Haikai Pada Zaman Kaseiki (1804-1829)
Memasuki zaman Bunka (1804-1818) dan Bunsei (1818-1829),
penyebaran haikai makin meluas dan mencapai taraf yang sangat populer di
kalangan rakyat biasa. Namun, biarpun dari segi kuantitas, jumlahnya sangat
banyak sekali, tetapi dari segi kualitas, haikai pada waktu ini menurun, sehingga
secara keseluruhan bisa dikatakan tidak ada perkembangan lebih lanjut. Dalam
keadaan seperti ini, hanya ada seorang penyair yang bernama Kobayashi Issa yang
boleh dikatakan menonjol. Ia tidak terbawa oleh arus pada waktu itu dan
mengembangkan variasi khasnya tersendiri dengan mempergunakan bahasa rakyat
biasa dan dialek sehari-hari. Ia memasukkan unsur-unsur kehidupan sehari-hari
ke dalam gubahannya, sehingga haikai yang diciptakannya penuh dengan
penggambaran tentang manusia. Di antara sekian banyak karyanya terdapat
kumpulan haikainya yang bernama Oragaharu (musim semi-ku). Setelah itu, masih
ada lagi Chichi-no Shuuen Nikki (catatan harian tentang ayah menjelang ajalnya)
yang juga bernilai tinggi yang ditulisnya ketika ia merawat ayahnya yang sedang
sakit.
Contoh :
Yasegaeru makeru-na Issa kore-ni
ari.
Melihat dua ekor katak berkelahi,
aku berseru: “Hei! Katak yang kurus, janganlah kau sampai kalah, karena aku ada
di sisimu”.
Naku neko-ni akanme-o shite temari
kana.
Melihat kucing mengeong, aku
mengejeknya serta menakut-nakutinya seraya menepak-nepak bola.
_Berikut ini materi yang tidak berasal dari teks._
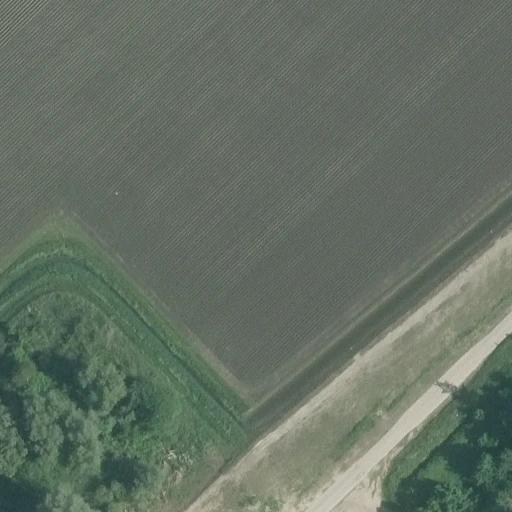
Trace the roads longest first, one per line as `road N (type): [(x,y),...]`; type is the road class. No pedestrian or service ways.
road 1 (track): [(0,317),(36,283),(84,282),(307,511)]
road 2 (tertiary): [(317,511),(511,321)]
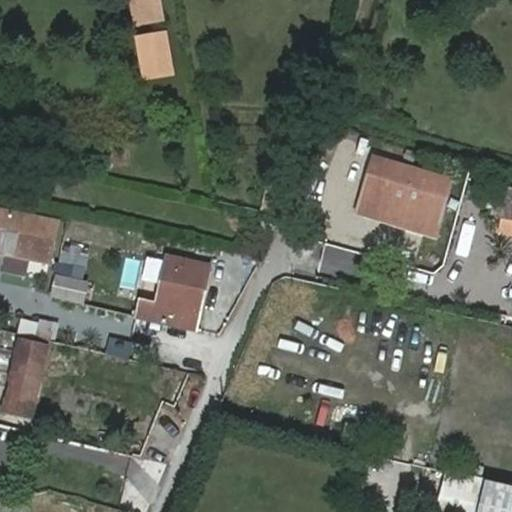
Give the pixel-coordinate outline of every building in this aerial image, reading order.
[(159,0),(130,0),(135,26),(163,21),(159,0)] [(122,165),(124,150),(106,148),(104,162),(122,165)] [(379,162),(370,197),(447,216),(455,180),(379,162)] [(511,188),(508,187),(501,212),(511,215),(511,188)] [(447,216),(370,197),(368,209),(444,227),(447,216)] [(0,252),(52,261),(59,223),(0,213),(0,252)] [(144,299),(141,316),(198,329),(212,264),(171,255),(160,302),(144,299)] [(91,281),(56,273),(52,296),(86,303),(91,281)] [(33,420),(50,346),(22,338),(3,413),(33,420)] [(511,511),(511,488),(483,481),(475,511),(511,511)]
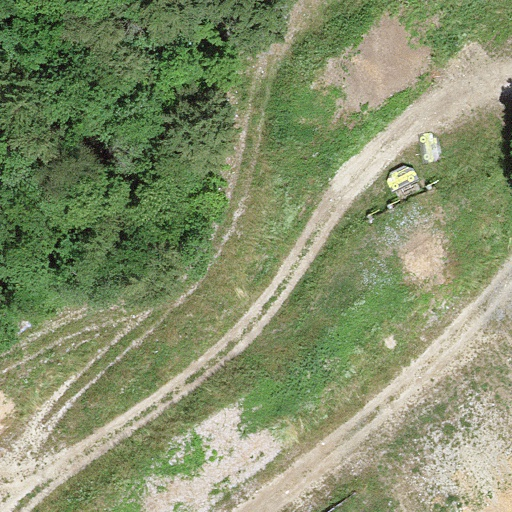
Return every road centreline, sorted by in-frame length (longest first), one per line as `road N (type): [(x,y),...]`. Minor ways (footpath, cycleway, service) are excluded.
road 1 (track): [(22,511),(209,382),(277,308),(349,196),(412,139),(511,87)]
road 2 (track): [(339,0),(283,81),(228,249),(0,467)]
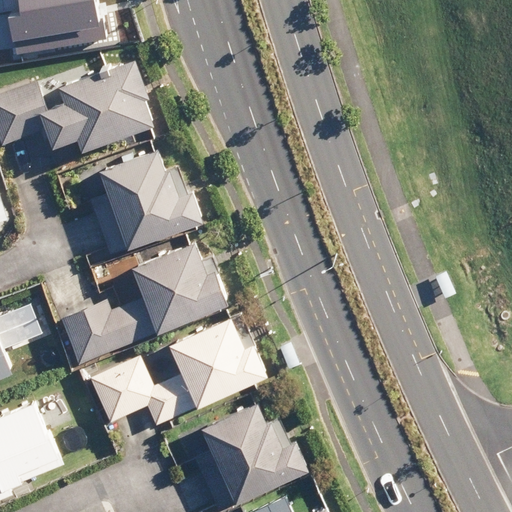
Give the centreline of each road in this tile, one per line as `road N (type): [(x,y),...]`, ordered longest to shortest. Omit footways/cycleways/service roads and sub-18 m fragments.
road 1 (secondary): [(420,511),(265,168),(203,0)]
road 2 (secondary): [(280,0),(336,172),(489,511)]
road 3 (residential): [(160,450),(24,511)]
Medetasa-mo chuukurai nari
oragaharu.
Melihat Tahun Baru tahun ini, aku
berada di tengah-tengah, tidak susah juga tidak senang, inilah hidupku.
Dengan demikian, haikai berkembang dari zaman ke zaman, makin
lama makin populer, sampai akhirnya menjadi kesusastraan rakyat dan tersebar di
seluruh negeri Jepang. Namun, di balik kepopulerannya itu, dari segi nilai
sastra, tidak sedikit haikai yang bermutu rendah. Dalam keadaan seperti ini,
haikai memasuki zaman berikutnya yang baru yaitu zaman Meiji.